Quoted passage —
━━━━━━━━━━━━━━━━━━━━

In the event that we would be in default of a covenant under the Revolver, we could request a waiver of the covenant from our bank group. Should the banks deny our request to waive the covenant requirement, the outstanding borrowings under the Revolver would become payable on demand and would be reclassified as a component of current liabilities on our Condensed Consolidated Balance Sheets. In addition, the Revolver imposes limitations on dividends as well as limits the ability to incur indebtedness, grant liens, make certain loans, acquisitions and investments, make any material change to the nature of our business, or enter into a merger or sale of our assets, including the sale or transfer of interests in our subsidiaries.
 
Future Capital Needs and Commitments
 
In 2011, we anticipate making capital expenditures, excluding any additional acquisitions, of approximately $438 million. The capital expenditures have been and will continue to be funded primarily by operating cash flows and, as necessary, proceeds from non-core asset sales and borrowing under the Revolver. We continually review drilling and other capital expenditure plans and may change the amount we spend in any area based on available opportunities, industry conditions, cash flows provided by operating activities and the availability of capital.
 
Based on expenditures to date and forecasted activity for the remainder of 2011, we expect to allocate the capital expenditures as follows: Eagle Ford Shale (66%), Marcellus Shale (9%), Mid-Continent region (20%) and all other areas (5%). This allocation includes approximately 84% for development and exploratory drilling, 11% for leasehold acquisition and 5% for seismic and other projects. We anticipate that we will allocate approximately 83% of capital expenditures to oil and NGL projects.

━━━━━━━━━━━━━━━━━━━━

Source records
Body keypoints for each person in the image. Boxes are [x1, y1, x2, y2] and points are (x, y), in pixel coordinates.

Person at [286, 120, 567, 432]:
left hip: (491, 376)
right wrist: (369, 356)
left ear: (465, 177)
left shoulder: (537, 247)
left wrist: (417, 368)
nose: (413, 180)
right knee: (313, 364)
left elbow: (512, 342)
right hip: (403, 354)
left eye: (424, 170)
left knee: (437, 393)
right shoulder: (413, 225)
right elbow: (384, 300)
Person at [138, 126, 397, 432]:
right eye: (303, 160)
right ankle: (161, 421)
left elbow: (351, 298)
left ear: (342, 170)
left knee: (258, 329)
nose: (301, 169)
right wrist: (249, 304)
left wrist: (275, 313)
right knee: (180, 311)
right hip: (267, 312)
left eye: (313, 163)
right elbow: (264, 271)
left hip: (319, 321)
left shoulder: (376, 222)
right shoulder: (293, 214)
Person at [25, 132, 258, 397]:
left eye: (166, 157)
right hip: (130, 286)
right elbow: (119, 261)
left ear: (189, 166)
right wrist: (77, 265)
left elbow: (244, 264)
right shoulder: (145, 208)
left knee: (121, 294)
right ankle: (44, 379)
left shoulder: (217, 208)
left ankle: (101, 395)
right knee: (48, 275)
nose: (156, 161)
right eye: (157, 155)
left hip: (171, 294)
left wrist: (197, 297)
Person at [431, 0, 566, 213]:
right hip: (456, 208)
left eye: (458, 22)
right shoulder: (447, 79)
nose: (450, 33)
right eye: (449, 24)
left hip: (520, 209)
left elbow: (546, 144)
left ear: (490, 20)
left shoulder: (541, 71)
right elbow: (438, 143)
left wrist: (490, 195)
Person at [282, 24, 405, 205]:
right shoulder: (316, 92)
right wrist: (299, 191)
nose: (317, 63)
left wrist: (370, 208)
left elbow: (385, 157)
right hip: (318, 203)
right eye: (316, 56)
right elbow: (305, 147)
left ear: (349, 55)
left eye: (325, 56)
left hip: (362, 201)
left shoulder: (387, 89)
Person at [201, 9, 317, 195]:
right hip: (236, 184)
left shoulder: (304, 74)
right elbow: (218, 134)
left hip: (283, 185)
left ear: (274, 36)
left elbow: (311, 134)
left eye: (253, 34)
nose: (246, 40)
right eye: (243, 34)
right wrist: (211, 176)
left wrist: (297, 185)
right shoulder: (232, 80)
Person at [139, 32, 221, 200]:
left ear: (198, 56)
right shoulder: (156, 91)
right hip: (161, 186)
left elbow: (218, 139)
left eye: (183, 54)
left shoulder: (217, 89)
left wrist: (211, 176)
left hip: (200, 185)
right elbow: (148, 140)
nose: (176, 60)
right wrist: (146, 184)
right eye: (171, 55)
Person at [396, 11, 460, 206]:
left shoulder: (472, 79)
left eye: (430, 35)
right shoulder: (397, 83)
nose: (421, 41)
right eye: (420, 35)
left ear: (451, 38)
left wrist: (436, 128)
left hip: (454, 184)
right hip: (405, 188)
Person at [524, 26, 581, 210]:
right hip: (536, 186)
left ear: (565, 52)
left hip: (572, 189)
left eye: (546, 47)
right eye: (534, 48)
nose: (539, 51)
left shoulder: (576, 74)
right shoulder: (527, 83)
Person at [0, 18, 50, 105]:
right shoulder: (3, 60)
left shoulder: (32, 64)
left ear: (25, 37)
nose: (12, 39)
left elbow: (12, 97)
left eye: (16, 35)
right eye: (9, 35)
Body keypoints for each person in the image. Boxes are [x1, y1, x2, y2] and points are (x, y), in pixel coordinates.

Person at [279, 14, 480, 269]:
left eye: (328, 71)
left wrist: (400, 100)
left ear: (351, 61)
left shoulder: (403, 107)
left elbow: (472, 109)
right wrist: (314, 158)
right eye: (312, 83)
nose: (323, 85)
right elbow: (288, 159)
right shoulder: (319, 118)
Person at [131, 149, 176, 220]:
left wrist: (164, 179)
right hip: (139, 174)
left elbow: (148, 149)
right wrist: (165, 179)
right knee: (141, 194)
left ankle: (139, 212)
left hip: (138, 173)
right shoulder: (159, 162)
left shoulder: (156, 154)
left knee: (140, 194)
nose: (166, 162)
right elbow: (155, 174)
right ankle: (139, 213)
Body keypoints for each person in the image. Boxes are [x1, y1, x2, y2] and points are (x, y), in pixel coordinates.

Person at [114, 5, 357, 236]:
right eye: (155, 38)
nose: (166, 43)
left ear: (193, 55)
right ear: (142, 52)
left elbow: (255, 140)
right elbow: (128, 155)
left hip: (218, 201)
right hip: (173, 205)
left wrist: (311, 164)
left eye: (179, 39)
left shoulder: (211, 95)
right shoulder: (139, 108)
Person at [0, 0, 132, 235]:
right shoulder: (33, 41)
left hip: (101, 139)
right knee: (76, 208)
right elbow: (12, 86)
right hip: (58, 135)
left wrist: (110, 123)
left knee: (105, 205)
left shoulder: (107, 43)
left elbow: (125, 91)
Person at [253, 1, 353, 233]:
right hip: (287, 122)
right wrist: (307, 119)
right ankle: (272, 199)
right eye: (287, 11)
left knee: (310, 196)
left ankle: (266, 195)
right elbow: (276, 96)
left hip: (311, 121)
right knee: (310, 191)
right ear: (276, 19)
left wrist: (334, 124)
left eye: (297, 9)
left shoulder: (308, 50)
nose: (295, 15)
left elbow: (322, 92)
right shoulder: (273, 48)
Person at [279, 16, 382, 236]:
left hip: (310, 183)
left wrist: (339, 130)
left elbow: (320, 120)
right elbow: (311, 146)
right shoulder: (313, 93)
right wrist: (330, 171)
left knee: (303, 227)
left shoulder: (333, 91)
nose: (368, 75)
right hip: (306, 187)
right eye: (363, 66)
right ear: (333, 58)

━━━━━━━━━━━━━━━━━━━━

Questions —
- A) Answer these from the financing and capital spending excerpt:
(i) What happens to outstanding borrowings under the Revolver if the banks deny a request to waive a covenant?
(ii) About how much does the company expect to spend on capital expenditures in 2011, excluding any additional acquisitions?
(iii) What percentage of capital expenditures is expected to go to the Mid-Continent region?
- B) Repeat the part of the financing and capital spending excerpt starting with "In 2011, we" and going on through "availability of capital.".
- C) Carry on the financing and capital spending excerpt from where it stops.

Answers by item number —
- A)
(i) They would become payable on demand and would be reclassified as a component of current liabilities on the Condensed Consolidated Balance Sheets.
(ii) Approximately $438 million.
(iii) 20%.

- B)
In 2011, we anticipate making capital expenditures, excluding any additional acquisitions, of approximately $438 million. The capital expenditures have been and will continue to be funded primarily by operating cash flows and, as necessary, proceeds from non-core asset sales and borrowing under the Revolver. We continually review drilling and other capital expenditure plans and may change the amount we spend in any area based on available opportunities, industry conditions, cash flows provided by operating activities and the availability of capital.

- C)
 
37

 
 
Environmental Matters
 
Extensive federal, state and local laws govern oil and natural gas operations, regulate the discharge of materials into the environment or otherwise relate to the protection of the environment. Numerous governmental departments issue rules and regulations to implement and enforce such laws that are often difficult and costly to comply with and which carry substantial administrative, civil and even criminal penalties for failure to comply. Some laws, rules and regulations relating to protection of the environment may, in certain circumstances, impose “strict liability” for environmental contamination, rendering a person liable for environmental and natural resource damages and cleanup costs without regard to negligence or fault on the part of such person. Other laws, rules and regulations may restrict the rate of oil and natural gas production below the rate that would otherwise exist or even prohibit exploration or production activities in sensitive areas. In addition, state laws often require some form of remedial action to prevent pollution from former operations including the plugging of abandoned wells. As of September 30, 2011, we have outstanding asset retirement obligations of approximately $6.0 million attributable to these activities. The regulatory burden on the oil and natural gas industry increases its cost of doing business and consequently affects its profitability. These laws, rules and regulations affect our operations, as well as the oil and gas exploration and production industry in general. We believe that we are in substantial compliance with current applicable environmental laws, rules and regulations and that continued compliance with existing requirements will not have a material impact on our financial condition or results of operations. Nevertheless, changes in existing environmental laws or the adoption of new environmental laws have the potential to adversely affect our operations. See Item 1A Risk Factors.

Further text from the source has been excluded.